◆ **WHAT THE TASK ASKS**: Copy out the text of every one of the rows below line for line, leaving the pictures out of your answer.

··· RECORDS FOR THE EXERCISE

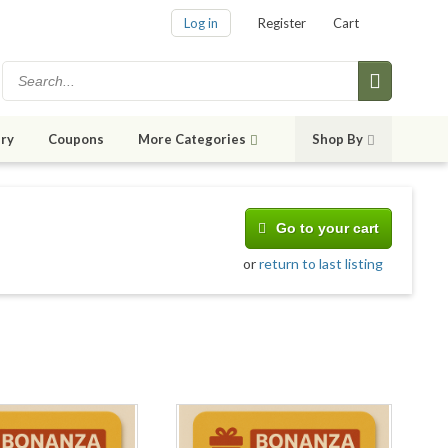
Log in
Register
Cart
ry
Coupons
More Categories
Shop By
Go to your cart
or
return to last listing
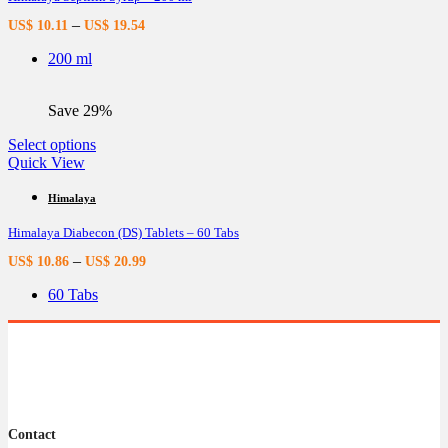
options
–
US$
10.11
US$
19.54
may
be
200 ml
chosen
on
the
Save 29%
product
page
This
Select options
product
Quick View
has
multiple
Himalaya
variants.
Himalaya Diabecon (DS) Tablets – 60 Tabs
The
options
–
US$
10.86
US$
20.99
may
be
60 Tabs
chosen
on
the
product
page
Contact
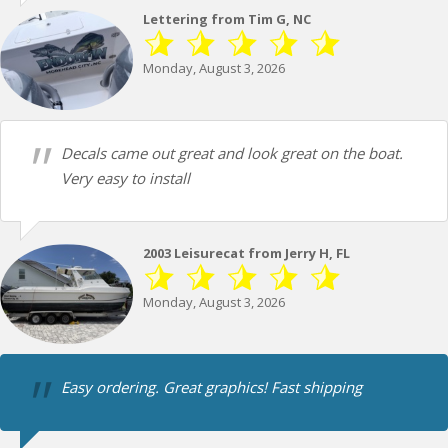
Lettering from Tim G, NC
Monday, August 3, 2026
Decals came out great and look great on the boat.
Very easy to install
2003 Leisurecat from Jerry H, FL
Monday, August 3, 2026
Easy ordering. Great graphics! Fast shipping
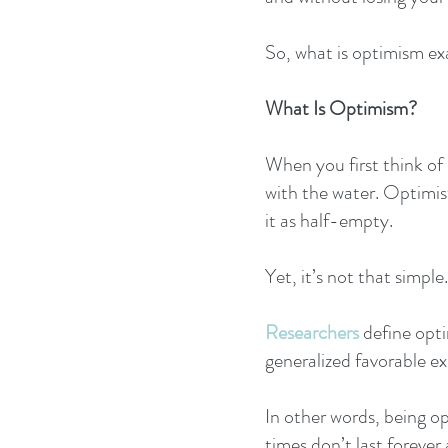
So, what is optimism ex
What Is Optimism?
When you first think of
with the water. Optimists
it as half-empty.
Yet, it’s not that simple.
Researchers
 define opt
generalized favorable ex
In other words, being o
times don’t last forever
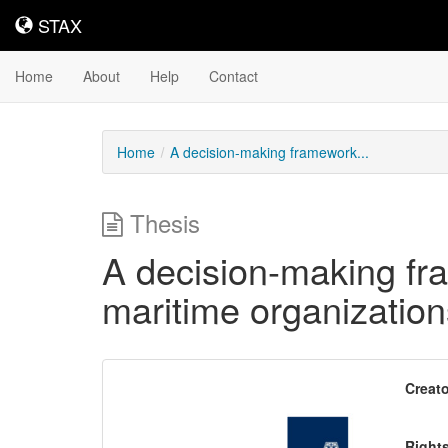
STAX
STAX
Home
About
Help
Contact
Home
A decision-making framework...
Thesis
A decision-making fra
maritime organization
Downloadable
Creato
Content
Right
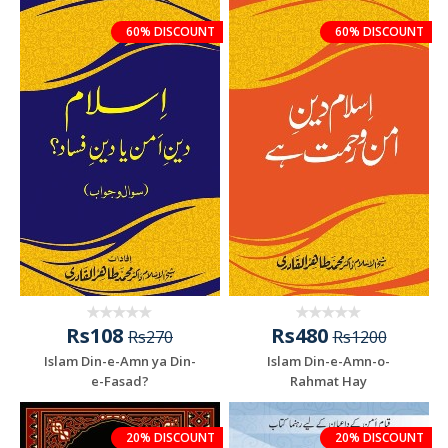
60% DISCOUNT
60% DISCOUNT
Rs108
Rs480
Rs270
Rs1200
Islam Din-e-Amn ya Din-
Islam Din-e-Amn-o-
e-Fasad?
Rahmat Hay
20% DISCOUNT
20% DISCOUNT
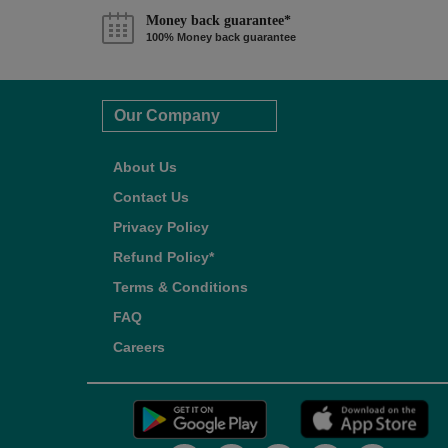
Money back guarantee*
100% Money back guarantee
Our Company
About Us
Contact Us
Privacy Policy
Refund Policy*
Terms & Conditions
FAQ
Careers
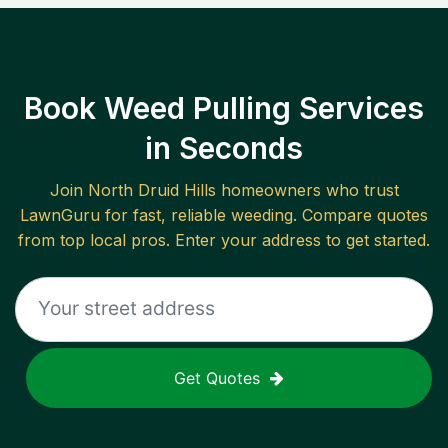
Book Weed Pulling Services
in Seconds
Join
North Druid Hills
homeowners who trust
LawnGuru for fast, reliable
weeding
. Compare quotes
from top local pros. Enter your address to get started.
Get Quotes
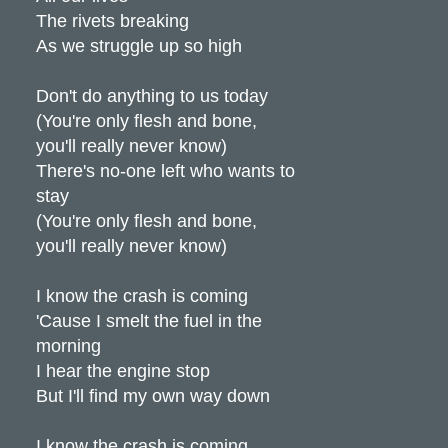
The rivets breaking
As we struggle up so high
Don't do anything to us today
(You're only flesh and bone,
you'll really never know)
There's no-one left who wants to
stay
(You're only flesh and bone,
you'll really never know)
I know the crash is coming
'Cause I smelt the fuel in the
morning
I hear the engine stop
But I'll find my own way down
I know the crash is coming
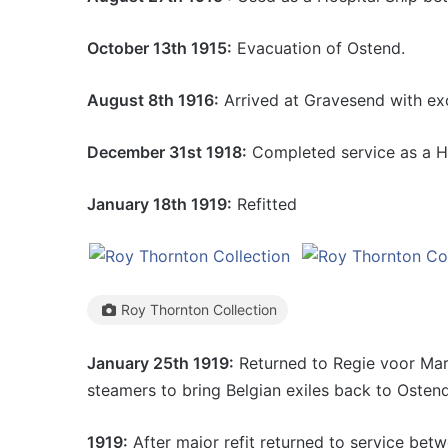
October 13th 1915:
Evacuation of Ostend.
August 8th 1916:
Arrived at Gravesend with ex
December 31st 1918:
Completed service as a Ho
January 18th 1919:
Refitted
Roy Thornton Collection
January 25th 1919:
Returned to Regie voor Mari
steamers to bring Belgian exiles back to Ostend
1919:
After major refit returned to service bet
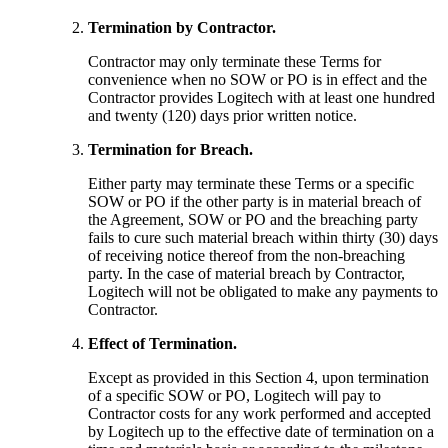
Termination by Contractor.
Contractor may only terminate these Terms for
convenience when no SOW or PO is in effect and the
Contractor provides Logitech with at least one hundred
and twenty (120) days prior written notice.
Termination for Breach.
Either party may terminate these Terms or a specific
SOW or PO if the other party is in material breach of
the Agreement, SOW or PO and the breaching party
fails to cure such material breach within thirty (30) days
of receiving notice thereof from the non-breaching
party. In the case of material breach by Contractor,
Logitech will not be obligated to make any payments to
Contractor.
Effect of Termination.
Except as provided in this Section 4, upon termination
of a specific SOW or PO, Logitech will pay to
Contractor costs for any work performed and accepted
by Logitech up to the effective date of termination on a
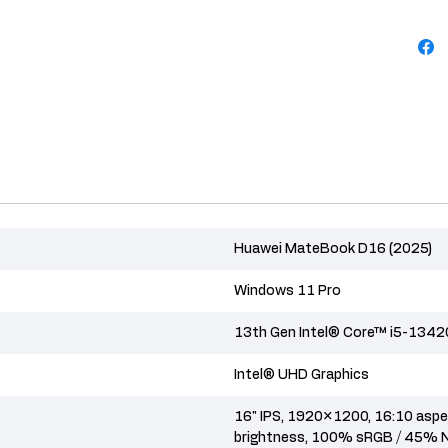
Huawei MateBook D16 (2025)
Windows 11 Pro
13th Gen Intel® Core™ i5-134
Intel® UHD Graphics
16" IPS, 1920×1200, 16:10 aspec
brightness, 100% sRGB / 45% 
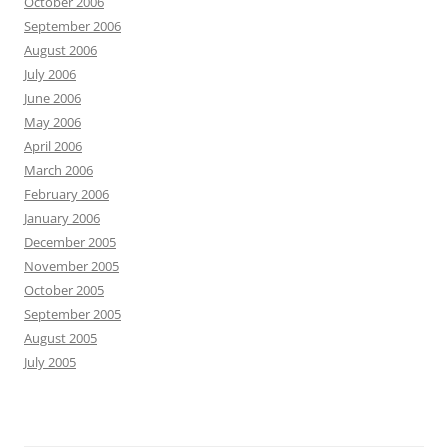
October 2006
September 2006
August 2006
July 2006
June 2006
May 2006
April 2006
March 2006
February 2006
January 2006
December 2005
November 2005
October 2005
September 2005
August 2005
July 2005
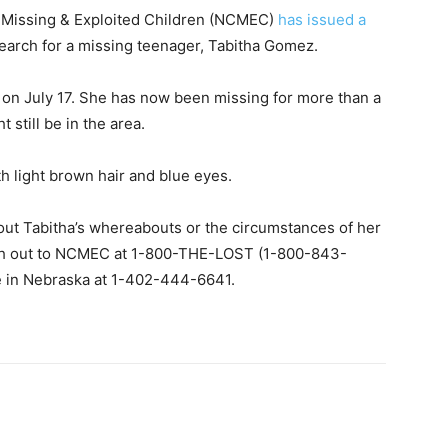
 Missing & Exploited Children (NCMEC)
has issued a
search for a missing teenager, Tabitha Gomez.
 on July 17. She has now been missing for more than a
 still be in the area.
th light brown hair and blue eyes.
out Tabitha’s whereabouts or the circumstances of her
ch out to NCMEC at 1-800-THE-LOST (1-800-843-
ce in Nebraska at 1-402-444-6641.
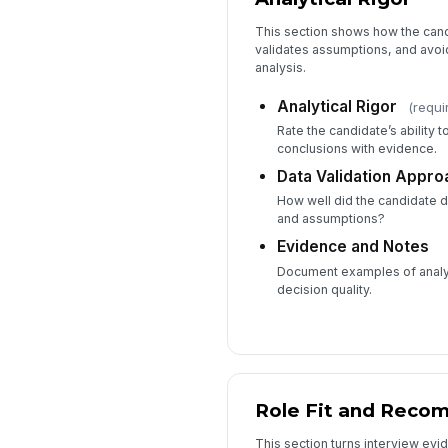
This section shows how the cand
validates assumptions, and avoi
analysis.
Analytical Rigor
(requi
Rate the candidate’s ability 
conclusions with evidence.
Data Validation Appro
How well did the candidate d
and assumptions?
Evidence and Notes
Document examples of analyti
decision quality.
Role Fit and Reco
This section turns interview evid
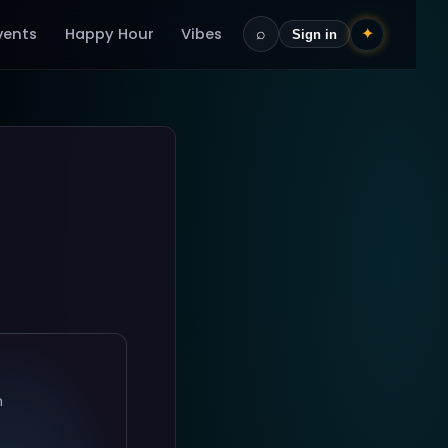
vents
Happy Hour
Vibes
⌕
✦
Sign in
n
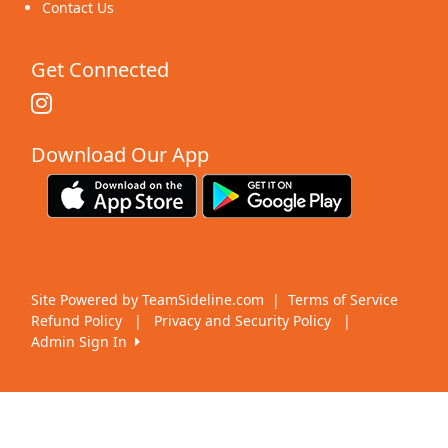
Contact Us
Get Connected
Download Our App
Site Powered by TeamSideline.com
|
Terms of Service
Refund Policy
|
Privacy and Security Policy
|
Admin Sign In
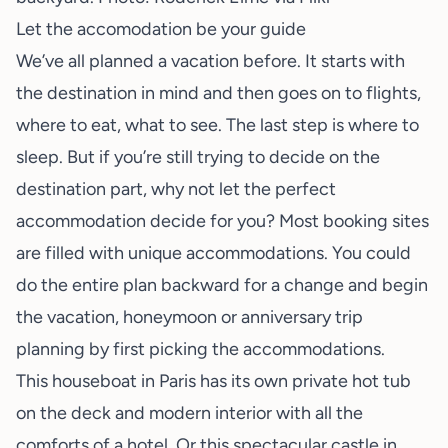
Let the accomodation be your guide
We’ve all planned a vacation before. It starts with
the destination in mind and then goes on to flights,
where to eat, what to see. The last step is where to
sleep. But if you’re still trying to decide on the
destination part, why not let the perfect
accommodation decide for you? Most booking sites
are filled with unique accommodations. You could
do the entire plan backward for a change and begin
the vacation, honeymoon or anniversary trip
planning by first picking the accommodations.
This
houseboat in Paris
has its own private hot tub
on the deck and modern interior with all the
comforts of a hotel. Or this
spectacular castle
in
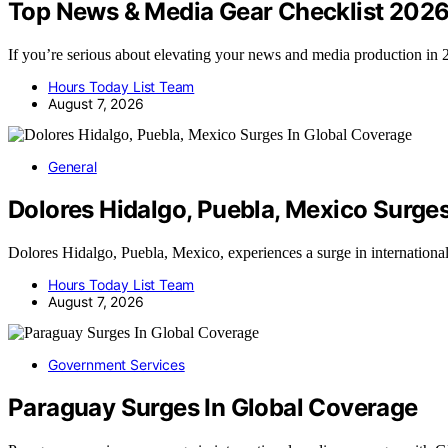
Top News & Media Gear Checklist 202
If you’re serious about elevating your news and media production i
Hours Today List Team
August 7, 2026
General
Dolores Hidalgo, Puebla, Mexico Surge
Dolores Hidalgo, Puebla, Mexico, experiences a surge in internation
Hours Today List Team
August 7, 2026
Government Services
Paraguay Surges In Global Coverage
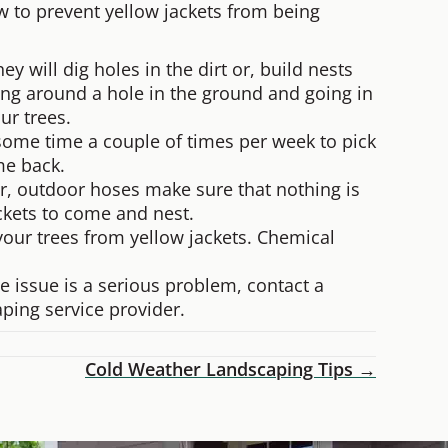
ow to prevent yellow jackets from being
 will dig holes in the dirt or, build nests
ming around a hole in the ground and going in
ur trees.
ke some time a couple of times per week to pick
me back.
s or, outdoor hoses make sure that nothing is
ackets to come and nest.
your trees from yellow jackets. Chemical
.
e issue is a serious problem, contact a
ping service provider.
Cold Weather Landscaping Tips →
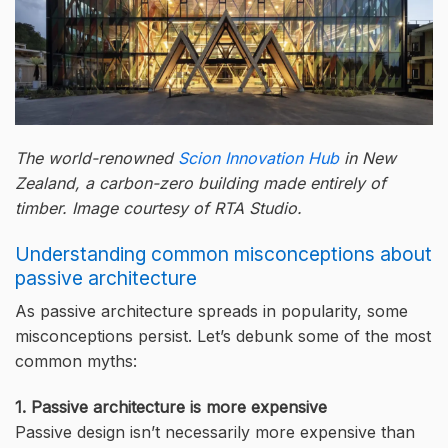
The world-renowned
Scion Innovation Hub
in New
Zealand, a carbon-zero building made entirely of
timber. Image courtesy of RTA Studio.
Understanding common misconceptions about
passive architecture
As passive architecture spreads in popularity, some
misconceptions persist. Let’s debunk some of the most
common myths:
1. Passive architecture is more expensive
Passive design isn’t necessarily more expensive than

······

◆ **WRITTEN SOLUTION**:
Log in
Register
Cart
ry
Coupons
More Categories
Shop By
Go to your cart
or
return to last listing
options
–
US$
10.11
US$
19.54
may
be
200 ml
chosen
on
the
Save 29%
product
page
This
Select options
product
Quick View
has
multiple
Himalaya
variants.
Himalaya Diabecon (DS) Tablets – 60 Tabs
The
options
–
US$
10.86
US$
20.99
may
be
60 Tabs
chosen
on
the
product
page
Contact
Lettering from Tim G, NC
Monday, August 3, 2026
Decals came out great and look great on the boat.
Very easy to install
2003 Leisurecat from Jerry H, FL
Monday, August 3, 2026
Easy ordering. Great graphics! Fast shipping
So, what is optimism ex
What Is Optimism?
When you first think of
with the water. Optimists
it as half-empty.
Yet, it’s not that simple.
Researchers
 define opt
generalized favorable ex
In other words, being o
times don’t last forever
STAX
STAX
Home
About
Help
Contact
Home
A decision-making framework...
Thesis
A decision-making fra
maritime organization
Downloadable
Creato
Content
Right
60% DISCOUNT
60% DISCOUNT
Rs108
Rs480
Rs270
Rs1200
Islam Din-e-Amn ya Din-
Islam Din-e-Amn-o-
e-Fasad?
Rahmat Hay
20% DISCOUNT
20% DISCOUNT
Money back guarantee*
100% Money back guarantee
Our Company
About Us
Contact Us
Privacy Policy
Refund Policy*
Terms & Conditions
FAQ
Careers
Book Weed Pulling Services
in Seconds
Join
North Druid Hills
homeowners who trust
LawnGuru for fast, reliable
weeding
. Compare quotes
from top local pros. Enter your address to get started.
Get Quotes
The rivets breaking
As we struggle up so high
Don't do anything to us today
(You're only flesh and bone,
you'll really never know)
There's no-one left who wants to
stay
(You're only flesh and bone,
you'll really never know)
I know the crash is coming
'Cause I smelt the fuel in the
morning
I hear the engine stop
But I'll find my own way down
I know the crash is coming
October 13th 1915:
Evacuation of Ostend.
August 8th 1916:
Arrived at Gravesend with ex
December 31st 1918:
Completed service as a Ho
January 18th 1919:
Refitted
Roy Thornton Collection
January 25th 1919:
Returned to Regie voor Mari
steamers to bring Belgian exiles back to Ostend
1919:
After major refit returned to service bet
Termination by Contractor.
Contractor may only terminate these Terms for
convenience when no SOW or PO is in effect and the
Contractor provides Logitech with at least one hundred
and twenty (120) days prior written notice.
Termination for Breach.
Either party may terminate these Terms or a specific
SOW or PO if the other party is in material breach of
the Agreement, SOW or PO and the breaching party
fails to cure such material breach within thirty (30) days
of receiving notice thereof from the non-breaching
party. In the case of material breach by Contractor,
Logitech will not be obligated to make any payments to
Contractor.
Effect of Termination.
Except as provided in this Section 4, upon termination
of a specific SOW or PO, Logitech will pay to
Contractor costs for any work performed and accepted
by Logitech up to the effective date of termination on a
Huawei MateBook D16 (2025)
Windows 11 Pro
13th Gen Intel® Core™ i5-134
Intel® UHD Graphics
16" IPS, 1920×1200, 16:10 aspec
brightness, 100% sRGB / 45% 
October 2006
September 2006
August 2006
July 2006
June 2006
May 2006
April 2006
March 2006
February 2006
January 2006
December 2005
November 2005
October 2005
September 2005
August 2005
July 2005
 Missing & Exploited Children (NCMEC)
has issued a
search for a missing teenager, Tabitha Gomez.
 on July 17. She has now been missing for more than a
 still be in the area.
th light brown hair and blue eyes.
out Tabitha’s whereabouts or the circumstances of her
ch out to NCMEC at 1-800-THE-LOST (1-800-843-
ce in Nebraska at 1-402-444-6641.
This section shows how the cand
validates assumptions, and avoi
analysis.
Analytical Rigor
(requi
Rate the candidate’s ability 
conclusions with evidence.
Data Validation Appro
How well did the candidate d
and assumptions?
Evidence and Notes
Document examples of analyti
decision quality.
Role Fit and Reco
This section turns interview evid
vents
Happy Hour
Vibes
⌕
✦
Sign in
n
Contact Us
Get Connected
Download Our App
Site Powered by TeamSideline.com
|
Terms of Service
Refund Policy
|
Privacy and Security Policy
|
Admin Sign In
Let the accomodation be your guide
We’ve all planned a vacation before. It starts with
the destination in mind and then goes on to flights,
where to eat, what to see. The last step is where to
sleep. But if you’re still trying to decide on the
destination part, why not let the perfect
accommodation decide for you? Most booking sites
are filled with unique accommodations. You could
do the entire plan backward for a change and begin
the vacation, honeymoon or anniversary trip
planning by first picking the accommodations.
This
houseboat in Paris
has its own private hot tub
on the deck and modern interior with all the
comforts of a hotel. Or this
spectacular castle
in
Top News & Media Gear Checklist 202
If you’re serious about elevating your news and media production i
Hours Today List Team
August 7, 2026
General
Dolores Hidalgo, Puebla, Mexico Surge
Dolores Hidalgo, Puebla, Mexico, experiences a surge in internation
Hours Today List Team
August 7, 2026
Government Services
Paraguay Surges In Global Coverage
ow to prevent yellow jackets from being
 will dig holes in the dirt or, build nests
ming around a hole in the ground and going in
ur trees.
ke some time a couple of times per week to pick
me back.
s or, outdoor hoses make sure that nothing is
ackets to come and nest.
your trees from yellow jackets. Chemical
.
e issue is a serious problem, contact a
ping service provider.
Cold Weather Landscaping Tips →
The world-renowned
Scion Innovation Hub
in New
Zealand, a carbon-zero building made entirely of
timber. Image courtesy of RTA Studio.
Understanding common misconceptions about
passive architecture
As passive architecture spreads in popularity, some
misconceptions persist. Let’s debunk some of the most
common myths:
1. Passive architecture is more expensive
Passive design isn’t necessarily more expensive than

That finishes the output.